:: Excerpt provided
Late in April, the World Anti Doping Agency (WADA) published its fourth annual Anti-Doping Rule Violations Report, which stated that there were 1,595 doping rule violations across 112 sports and athletes from 117 nationalities in 2016.

In total, WADA-accredited labs collected 229,514 samples in 2016.

Click here to view the full 60-page report. 

Of the nearly-1600 anti-doping rule violations (ADRVs), 1,326 can be credited directly to adverse analytical findings (AKA the presence of a prohibited substance) and the remainder were from investigations and evidence-based intelligence into 248 violations committed by athletes, and 21 by support staff. For comparison, in 2015, there were 1,929 ADRVs; in 2014 there were 1.693; and in 2013 there were 1,953.

Interestingly, a whopping 79 percent of the ADRVs were from male athletes.
::::
• **Task requirements**:
a – Return word for word the part of the WADA report excerpt that begins at "Of the nearly-1600" and stops after "from male athletes.".
b – Take the passage on WADA's anti-doping violations report further from its last sentence.
:: Recorded data
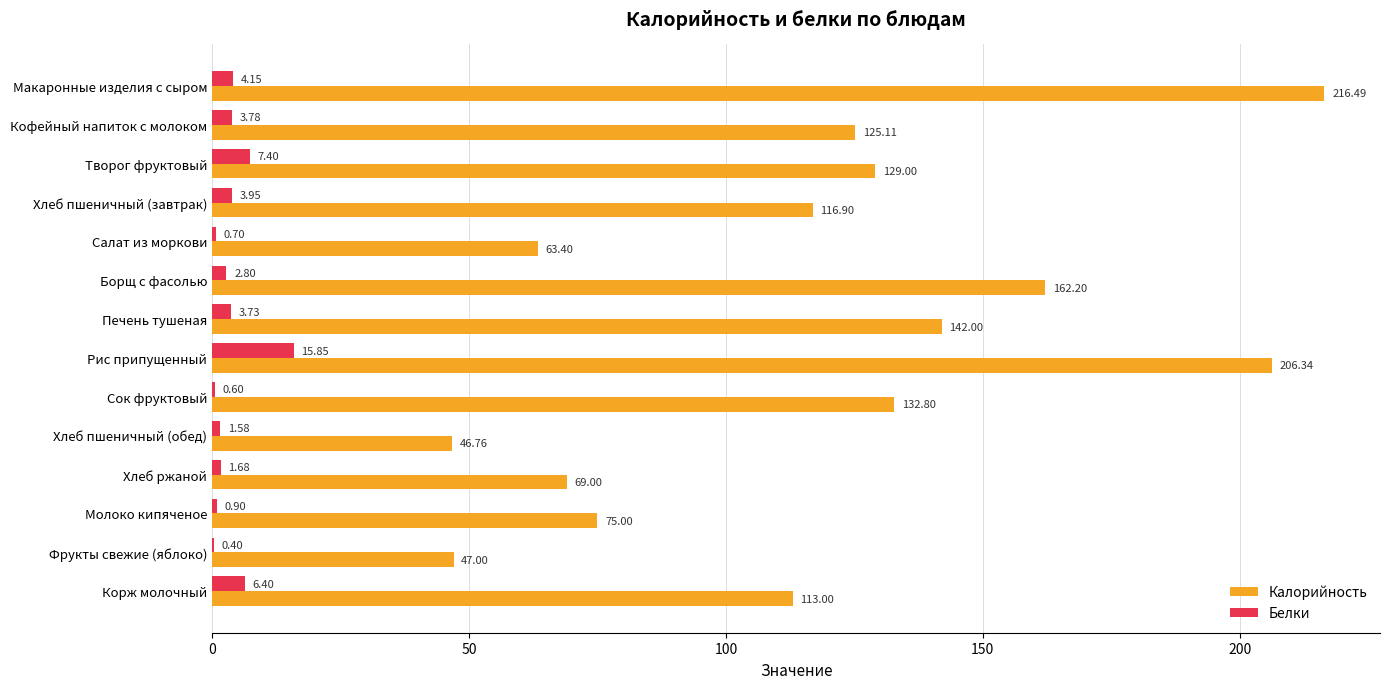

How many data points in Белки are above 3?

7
::::
:: Recorded data
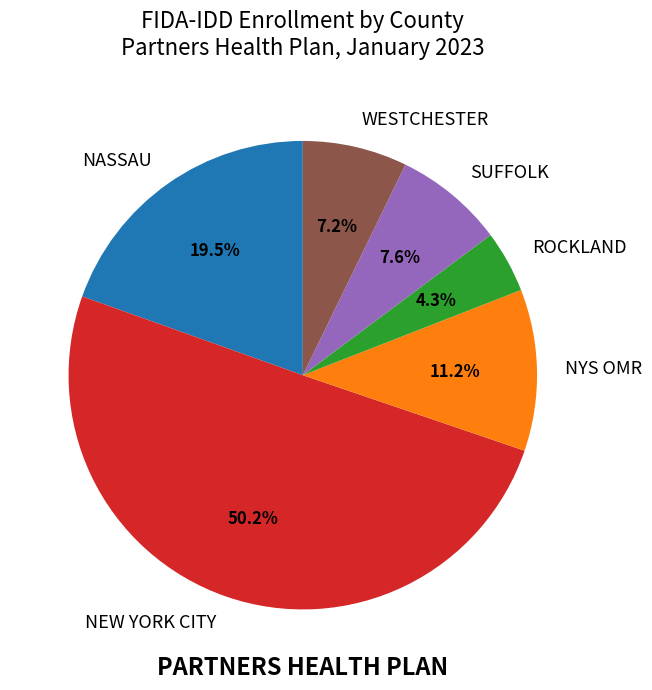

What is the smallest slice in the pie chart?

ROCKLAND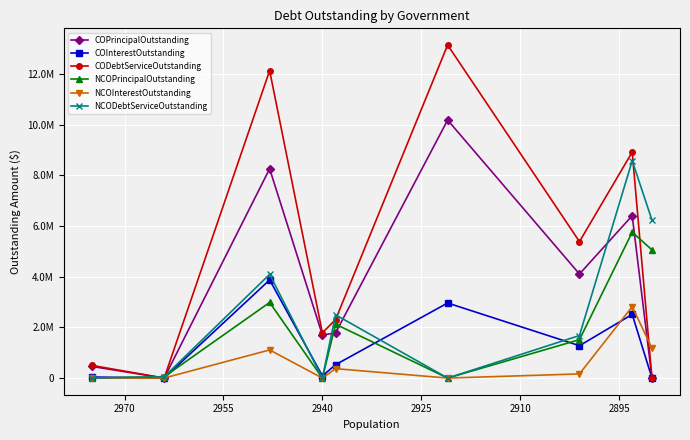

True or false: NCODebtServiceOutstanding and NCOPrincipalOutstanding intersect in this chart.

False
::::
:: Recorded data
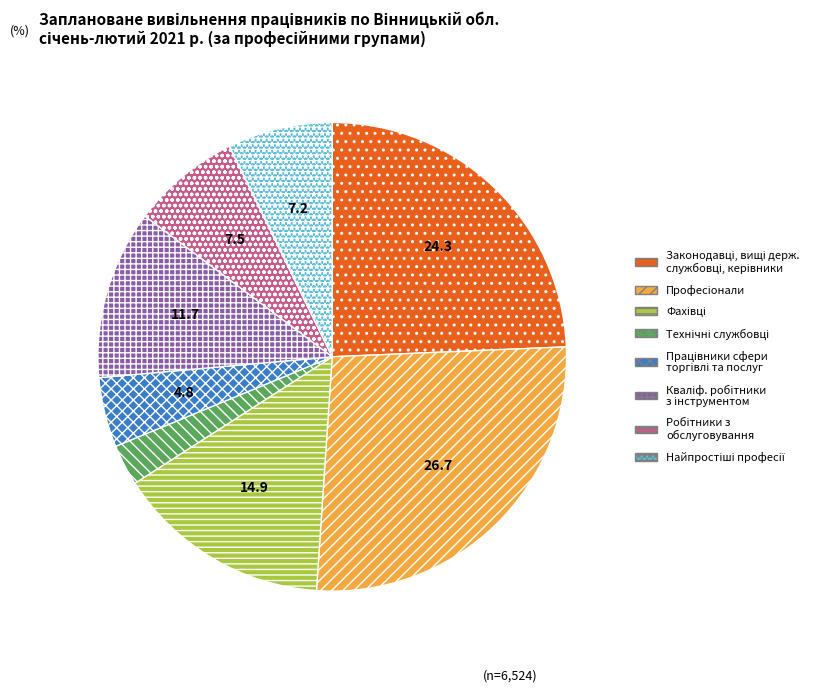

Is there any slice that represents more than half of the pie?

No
::::
• **Answers by task**:
a –
Of the nearly-1600 anti-doping rule violations (ADRVs), 1,326 can be credited directly to adverse analytical findings (AKA the presence of a prohibited substance) and the remainder were from investigations and evidence-based intelligence into 248 violations committed by athletes, and 21 by support staff. For comparison, in 2015, there were 1,929 ADRVs; in 2014 there were 1.693; and in 2013 there were 1,953.

Interestingly, a whopping 79 percent of the ADRVs were from male athletes.

b –
As for individual sports, Track and Field produced the highest number of ADRVs with 205, followed by bodybuilding (183), cycling (165), weightlifting (116) and soccer (79). Powerlifting (70), wrestling (64), rugby (56), aquatics (35) and boxing 35) followed.

As a country, Italy had the most athletes produce ADRVs with 147. France followed with 86, then United States with 76, and Australia with 75.

Russia, whose participation in widespread state-sponsored doping led to its restriction at the 2018 Pyeongchang Winter Games, tied India for 6th with 69 ADRVs.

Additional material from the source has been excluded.